Nah, it was price. Pricing the 128K Mac for $2,500 was one of the dumbest decisions ever made in the computer industry. I bought one soon after at UT for $1,111. Apple's profit margin was insane. It's great to see them consciously NOT making that mistake again. It's true the familiarity factor came into play later, it helped solidify the PC's lead. But in early 1984, very few people used computers at work, percentage-wise. It wasn't until the late 1980s that nearly everyone got one on their desk, and till the mid-1990s that most people had one at home.

Comment Take the initiative in a hardware project (Score 1) 283

I know of a guy who got hired by one of the biggest newspace companies, apparently they were very interested in a large model rocket he built himself and tested. This kind of thing used to be more common, but I guess not that many students nowadays grow up building Heathkits, flying models and other hardware stuff on their own.

So at least take advantage of whatever student engineering projects are available at your school, or even better take the initiative to start one. You'll learn a lot in the process, and maybe even more importantly, build your confidence level.

Comment Fastest-growing tech market, ever (Score 1) 338

The tablet market is growing and changing faster than any I can ever remember. Almost every *day* there's an important announcement. It seems way faster than PCs in the 1970s-80s, for sure.

Because Apple has such a lead with the iPad, which is selling at such huge volumes for such a new device, the price to stay in this game has gone WAY up. Yet it's hard to understand how a company like HP could just give up on tablets - if they have. Can't help wondering if that decision will be reversed.

To compete, makers will have to produce huge volumes to get unit prices down enough to reach competitive price points, and STILL be willing to take a loss for an extended period. Since HP is so big, and tablets are such an important growth market, it seems like a reasonable bet for them, especially considering that WebOS is potentially a strong contender.

Jeff Bezos has obviously placed HIS bet with the Kindle Fire, and its successor, whatever that will be. It will be interesting to see who else stays in this business after this Christmas, and what acquisitions take place.

Comment Somebody finally noticed (Score 1) 580

I've been wondering when investors would finally notice how little Microsoft gets out of their huge R&D investments. I bet they'd do better if they cut everyone's budgets!

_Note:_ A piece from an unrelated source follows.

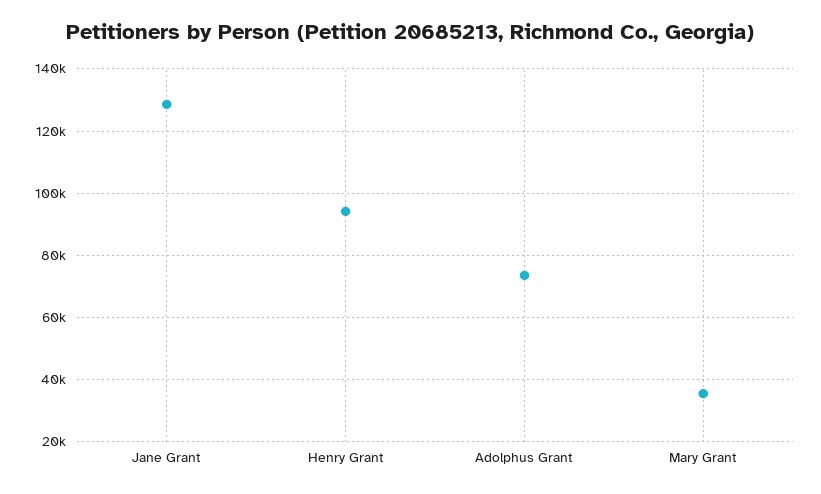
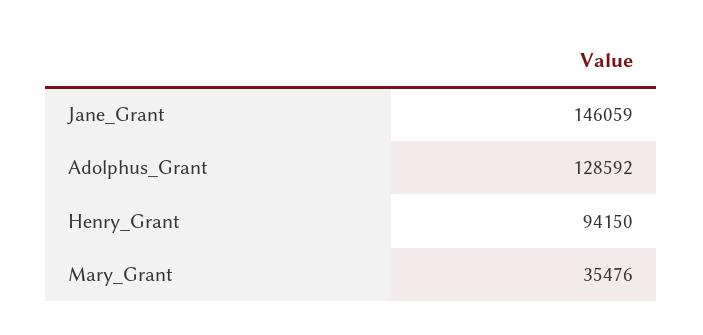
Jane Grant: 128000 -> 146059
Adolphus Grant: 74000 -> 128592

Here's what I wrote in 2005:

"... In general, while Microsoft prides itself on the billions it spends each year on research and development, I suspect years from now it will be regarded as a case study on how not to do R&D investment. It's not at all obvious that they have gotten much for their billions. For years they have been touting natural language and usability testing, for example, but there seems to be little to show for it in the first area and still a lot of frustrations at times in the second.

... Ultimately, what Microsoft needs to do is to grow up. Gates and Ballmer have long touted the need to be 'paranoid' in order to survive in the tech industry. This may have worked when Microsoft was small and IBM was the giant, but now that Microsoft is dominant, the idea of a paranoid 800-pound gorilla doesn't bode well for the industry as a whole or for the users.

Like a teenager, Microsoft shows much promise in an industry that is entering a new era of innovation, but it must mature and come to grips with its own limitations. It can't be everything to everyone..."

Comment Re:Chinese "capitalism" is still largely an illusi (Score 1) 468

Interesting comments, about the war production of UK vs. Germany.

"fascist regimes always produce good economic results, only because we believe them when they tell us that we do."

I think it was MIT's Lester Thurow who recently argued, from electricity statistics and other measures, that there was little chance China could really be growing at 10% or more per year. He estimated the growth at more like 5-6%

Historically, China's had a tough time holding itself together, and so you can't help but wonder whether they'll manage this time around. Not counting WWII, they went through three major upheavals (1911, 1949, late 60s) just in the past century.